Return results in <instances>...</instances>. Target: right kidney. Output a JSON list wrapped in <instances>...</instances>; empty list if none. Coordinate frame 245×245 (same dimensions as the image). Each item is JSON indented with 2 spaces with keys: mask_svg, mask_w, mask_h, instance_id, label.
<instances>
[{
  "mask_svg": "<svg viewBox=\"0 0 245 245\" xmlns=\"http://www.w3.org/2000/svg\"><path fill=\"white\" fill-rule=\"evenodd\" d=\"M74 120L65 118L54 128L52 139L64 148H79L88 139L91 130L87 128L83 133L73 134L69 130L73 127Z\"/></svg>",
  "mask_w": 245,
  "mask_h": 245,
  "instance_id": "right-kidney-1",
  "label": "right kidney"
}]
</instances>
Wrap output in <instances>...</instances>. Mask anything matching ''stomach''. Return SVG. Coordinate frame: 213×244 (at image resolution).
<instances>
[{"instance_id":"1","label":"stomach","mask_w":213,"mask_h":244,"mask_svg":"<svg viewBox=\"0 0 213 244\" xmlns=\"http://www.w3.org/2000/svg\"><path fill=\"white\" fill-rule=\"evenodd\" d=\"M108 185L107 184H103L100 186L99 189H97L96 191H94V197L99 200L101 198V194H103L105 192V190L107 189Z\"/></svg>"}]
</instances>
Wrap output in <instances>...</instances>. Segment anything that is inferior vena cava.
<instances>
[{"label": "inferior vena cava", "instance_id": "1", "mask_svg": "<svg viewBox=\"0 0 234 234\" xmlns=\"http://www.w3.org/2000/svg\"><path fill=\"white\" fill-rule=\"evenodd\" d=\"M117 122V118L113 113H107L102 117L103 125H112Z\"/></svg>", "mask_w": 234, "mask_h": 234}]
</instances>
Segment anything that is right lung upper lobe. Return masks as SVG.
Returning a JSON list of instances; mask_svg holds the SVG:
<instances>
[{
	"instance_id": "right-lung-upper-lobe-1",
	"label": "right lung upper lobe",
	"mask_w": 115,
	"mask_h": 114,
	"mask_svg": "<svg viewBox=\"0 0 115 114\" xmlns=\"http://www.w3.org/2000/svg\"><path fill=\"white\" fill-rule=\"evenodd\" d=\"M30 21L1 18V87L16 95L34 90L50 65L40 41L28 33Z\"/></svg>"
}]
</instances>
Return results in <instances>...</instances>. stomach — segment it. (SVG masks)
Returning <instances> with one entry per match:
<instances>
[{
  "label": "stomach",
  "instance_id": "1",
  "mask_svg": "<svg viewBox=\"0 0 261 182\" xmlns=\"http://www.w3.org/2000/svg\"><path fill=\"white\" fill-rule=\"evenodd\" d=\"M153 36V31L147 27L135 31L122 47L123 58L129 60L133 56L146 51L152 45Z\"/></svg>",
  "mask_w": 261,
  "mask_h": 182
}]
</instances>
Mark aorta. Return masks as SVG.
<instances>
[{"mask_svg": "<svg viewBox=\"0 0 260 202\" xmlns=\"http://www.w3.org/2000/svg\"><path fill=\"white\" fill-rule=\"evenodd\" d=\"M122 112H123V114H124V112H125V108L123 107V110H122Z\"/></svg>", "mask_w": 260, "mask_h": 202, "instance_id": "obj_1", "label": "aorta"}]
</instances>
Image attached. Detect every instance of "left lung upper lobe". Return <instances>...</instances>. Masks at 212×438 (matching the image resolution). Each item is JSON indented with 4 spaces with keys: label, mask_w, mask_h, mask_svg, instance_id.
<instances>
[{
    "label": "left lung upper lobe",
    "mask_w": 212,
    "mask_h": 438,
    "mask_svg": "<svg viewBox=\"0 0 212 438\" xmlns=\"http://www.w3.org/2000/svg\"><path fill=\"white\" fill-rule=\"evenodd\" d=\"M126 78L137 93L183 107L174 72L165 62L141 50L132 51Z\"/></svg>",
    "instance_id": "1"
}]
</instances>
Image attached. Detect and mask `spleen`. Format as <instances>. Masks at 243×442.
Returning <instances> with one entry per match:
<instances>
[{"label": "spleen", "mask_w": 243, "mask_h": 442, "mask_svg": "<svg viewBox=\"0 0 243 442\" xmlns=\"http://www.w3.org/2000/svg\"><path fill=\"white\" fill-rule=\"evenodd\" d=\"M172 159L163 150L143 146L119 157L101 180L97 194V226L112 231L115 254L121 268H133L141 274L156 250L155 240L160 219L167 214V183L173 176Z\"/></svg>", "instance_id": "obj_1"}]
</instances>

================

*Task brief*. Put all of the lines above into a Markdown table with the columns Row and Line, where Row holds the line number and Line holds the line. Leave out any blank lines.

*Completed task*.
| Row | Line |
|---|---|
| 1 | Return results in <instances>...</instances>. Target: right kidney. Output a JSON list wrapped in <instances>...</instances>; empty list if none. Coordinate frame 245×245 (same dimensions as the image). Each item is JSON indented with 2 spaces with keys: mask_svg, mask_w, mask_h, instance_id, label. |
| 2 | <instances> |
| 3 | [{ |
| 4 |   "mask_svg": "<svg viewBox=\"0 0 245 245\" xmlns=\"http://www.w3.org/2000/svg\"><path fill=\"white\" fill-rule=\"evenodd\" d=\"M74 120L65 118L54 128L52 139L64 148H79L88 139L91 130L87 128L83 133L73 134L69 130L73 127Z\"/></svg>", |
| 5 |   "mask_w": 245, |
| 6 |   "mask_h": 245, |
| 7 |   "instance_id": "right-kidney-1", |
| 8 |   "label": "right kidney" |
| 9 | }] |
| 10 | </instances> |
| 11 | Wrap output in <instances>...</instances>. Mask anything matching ''stomach''. Return SVG. Coordinate frame: 213×244 (at image resolution). |
| 12 | <instances> |
| 13 | [{"instance_id":"1","label":"stomach","mask_w":213,"mask_h":244,"mask_svg":"<svg viewBox=\"0 0 213 244\" xmlns=\"http://www.w3.org/2000/svg\"><path fill=\"white\" fill-rule=\"evenodd\" d=\"M108 185L107 184H103L100 186L99 189H97L96 191H94V197L99 200L101 198V194H103L105 192V190L107 189Z\"/></svg>"}] |
| 14 | </instances> |
| 15 | Wrap output in <instances>...</instances>. Segment anything that is inferior vena cava. |
| 16 | <instances> |
| 17 | [{"label": "inferior vena cava", "instance_id": "1", "mask_svg": "<svg viewBox=\"0 0 234 234\" xmlns=\"http://www.w3.org/2000/svg\"><path fill=\"white\" fill-rule=\"evenodd\" d=\"M117 122V118L113 113H107L102 117L103 125H112Z\"/></svg>", "mask_w": 234, "mask_h": 234}] |
| 18 | </instances> |
| 19 | Segment anything that is right lung upper lobe. Return masks as SVG. |
| 20 | Returning a JSON list of instances; mask_svg holds the SVG: |
| 21 | <instances> |
| 22 | [{ |
| 23 | 	"instance_id": "right-lung-upper-lobe-1", |
| 24 | 	"label": "right lung upper lobe", |
| 25 | 	"mask_w": 115, |
| 26 | 	"mask_h": 114, |
| 27 | 	"mask_svg": "<svg viewBox=\"0 0 115 114\" xmlns=\"http://www.w3.org/2000/svg\"><path fill=\"white\" fill-rule=\"evenodd\" d=\"M30 21L1 18V87L16 95L34 90L50 65L40 41L28 33Z\"/></svg>" |
| 28 | }] |
| 29 | </instances> |
| 30 | Return results in <instances>...</instances>. stomach — segment it. (SVG masks) |
| 31 | Returning <instances> with one entry per match: |
| 32 | <instances> |
| 33 | [{ |
| 34 |   "label": "stomach", |
| 35 |   "instance_id": "1", |
| 36 |   "mask_svg": "<svg viewBox=\"0 0 261 182\" xmlns=\"http://www.w3.org/2000/svg\"><path fill=\"white\" fill-rule=\"evenodd\" d=\"M153 36V31L147 27L135 31L122 47L123 58L129 60L133 56L146 51L152 45Z\"/></svg>", |
| 37 |   "mask_w": 261, |
| 38 |   "mask_h": 182 |
| 39 | }] |
| 40 | </instances> |
| 41 | Mark aorta. Return masks as SVG. |
| 42 | <instances> |
| 43 | [{"mask_svg": "<svg viewBox=\"0 0 260 202\" xmlns=\"http://www.w3.org/2000/svg\"><path fill=\"white\" fill-rule=\"evenodd\" d=\"M122 112H123V114H124V112H125V108L123 107V110H122Z\"/></svg>", "mask_w": 260, "mask_h": 202, "instance_id": "obj_1", "label": "aorta"}] |
| 44 | </instances> |
| 45 | Image attached. Detect every instance of "left lung upper lobe". Return <instances>...</instances>. Masks at 212×438 (matching the image resolution). Each item is JSON indented with 4 spaces with keys: label, mask_w, mask_h, mask_svg, instance_id. |
| 46 | <instances> |
| 47 | [{ |
| 48 |     "label": "left lung upper lobe", |
| 49 |     "mask_w": 212, |
| 50 |     "mask_h": 438, |
| 51 |     "mask_svg": "<svg viewBox=\"0 0 212 438\" xmlns=\"http://www.w3.org/2000/svg\"><path fill=\"white\" fill-rule=\"evenodd\" d=\"M126 78L137 93L183 107L174 72L165 62L141 50L132 51Z\"/></svg>", |
| 52 |     "instance_id": "1" |
| 53 | }] |
| 54 | </instances> |
| 55 | Image attached. Detect and mask `spleen`. Format as <instances>. Masks at 243×442. |
| 56 | Returning <instances> with one entry per match: |
| 57 | <instances> |
| 58 | [{"label": "spleen", "mask_w": 243, "mask_h": 442, "mask_svg": "<svg viewBox=\"0 0 243 442\" xmlns=\"http://www.w3.org/2000/svg\"><path fill=\"white\" fill-rule=\"evenodd\" d=\"M172 159L163 150L143 146L119 157L101 180L97 194V226L112 231L115 254L121 268H133L141 274L156 250L155 240L160 219L167 214V183L173 176Z\"/></svg>", "instance_id": "obj_1"}] |
| 59 | </instances> |